Илья наконец-то обратил внимание на часы: 6:01, но самое смешное – сегодня было воскресенье.
– Это ты объявился?! Я тебе столько раз звонила! Слушай, а ты ещё раньше не мог меня набрать? – Илья подумал: «Действительно, неудобно получается», но быстро нашёлся:
– Ты же журналист? Я смотрю, даже смартфон ловко настроен.
– Вообще-то да, но не в шесть часов утра, да ещё и в воскресенье! Забыла вчера включить «в самолёте», – Сара даже носа не показывала из-под одеяла и бурчала оттуда.
– Извини, но дело важное! Тебя ждет эксклюзивное интервью, в котором я расскажу о новейшем открытии, – уголок одеяла моментально приподнялся, из-под него сначала высунулась взъерошенная макушка, затем вся голова. Илья увидел, что между чёрными волосами проглядывали светлые пряди. Сара сделала мелирование, это ей совсем не шло.
– Что ты сделала со своими волосами?! – Она опомнилась, изображение исчезло. Через пару минут она перезвонила – прическа лежала как надо, полоски казались даже красивыми.
– Мне так больше нравится! И вообще, это не твоё дело!
– Беру свои слова обратно…
– А насчёт интервью? – испуганно спросила Сара, а Илья улыбнулся:
– Нет. Всё в силе.
– Так, когда и где?
– У меня дома в… э-э…
– Это приглашение на завтрак?
– Да, но я могу перезвонить! – она снова испугалась, что очередная сенсация проплывёт мимо:
– Хорошо, еду, никому ни слова! Жди! – картинка погасла.
Илья успел слегка прибраться в подвале, переодеться, пока Сара добиралась. Вскоре звонок на воротах, запищал. Хозяин позволил им открыться. Гостья вошла во двор, ступая по утрамбованному, но удивительно чистому снегу. Скрип под ногами и тишина вокруг поразили Сару своей красотой. Отравленные звуки города остались там, за парком. Дворик был белой сказкой, накрытой ветвистыми сводами голых деревьев. Через них проглядывало зимнее полотно неба. Холод обнял Сару, взял за руки, растёкся по венам. Старинные фонари освещали двор, снег поблёскивал, почти согревал. Готический мотив голых деревьев слился с порывами ветра. Сара услышала ритмичное поскрипывание снега:
– У тебя здесь так красиво, Илья!
– C тобой – да! – эти слова её поначалу обескуражили и обезоружили. Она часто принимала комплименты за лесть. Журналистская привычка и кредо: «Все врут, даже я». Правда редко печатается в газетах и интервью давать не любит.

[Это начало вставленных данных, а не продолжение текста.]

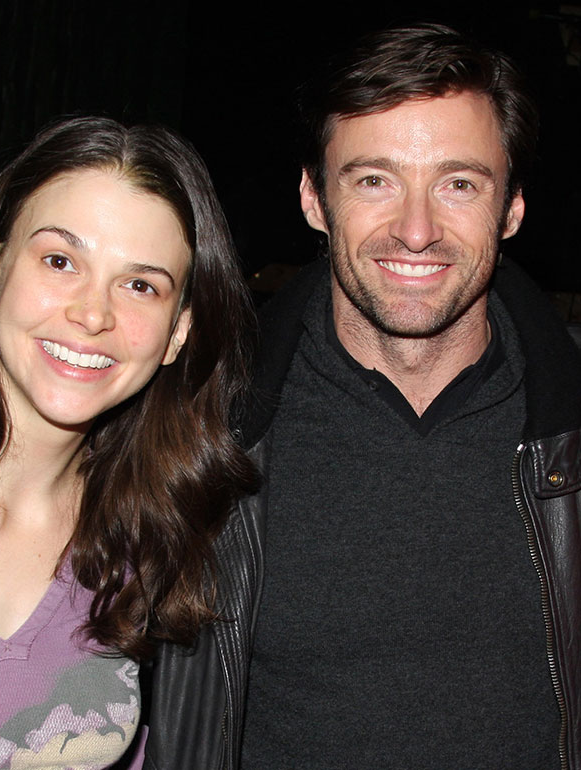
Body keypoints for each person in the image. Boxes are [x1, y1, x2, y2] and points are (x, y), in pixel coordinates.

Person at [141, 23, 581, 770]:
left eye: (459, 184)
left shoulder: (571, 429)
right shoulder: (196, 426)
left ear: (510, 210)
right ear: (314, 199)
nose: (416, 230)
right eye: (374, 179)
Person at [0, 116, 255, 769]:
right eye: (60, 260)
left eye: (141, 284)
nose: (92, 313)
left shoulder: (151, 543)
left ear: (176, 333)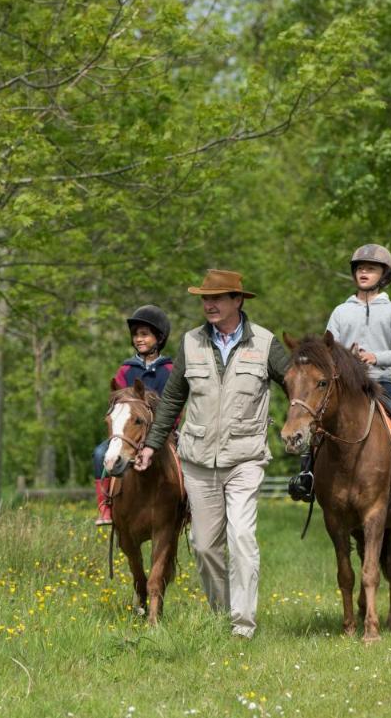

– Без меня этот двор выглядит точно так же, – холодно отрезала Сара и окончательно замёрзла.
– Пойдём тогда в дом, – печально сказал Илья и поёжился.
– Журналист проснулся. Я готова. И, пожалуйста, если можно, покороче, вдруг ещё успею выспаться, – Сара знала, что такие вещи слышать неприятно, но продолжала размахивать хлыстом фраз, а это она умела превосходно – богатый опыт работы с людьми. Сара всегда была крайне смелой. Хозяин дома в порыве злости молча зашаркал по снегу и без лишних задержек повёл Сару к сенсации – в подвал.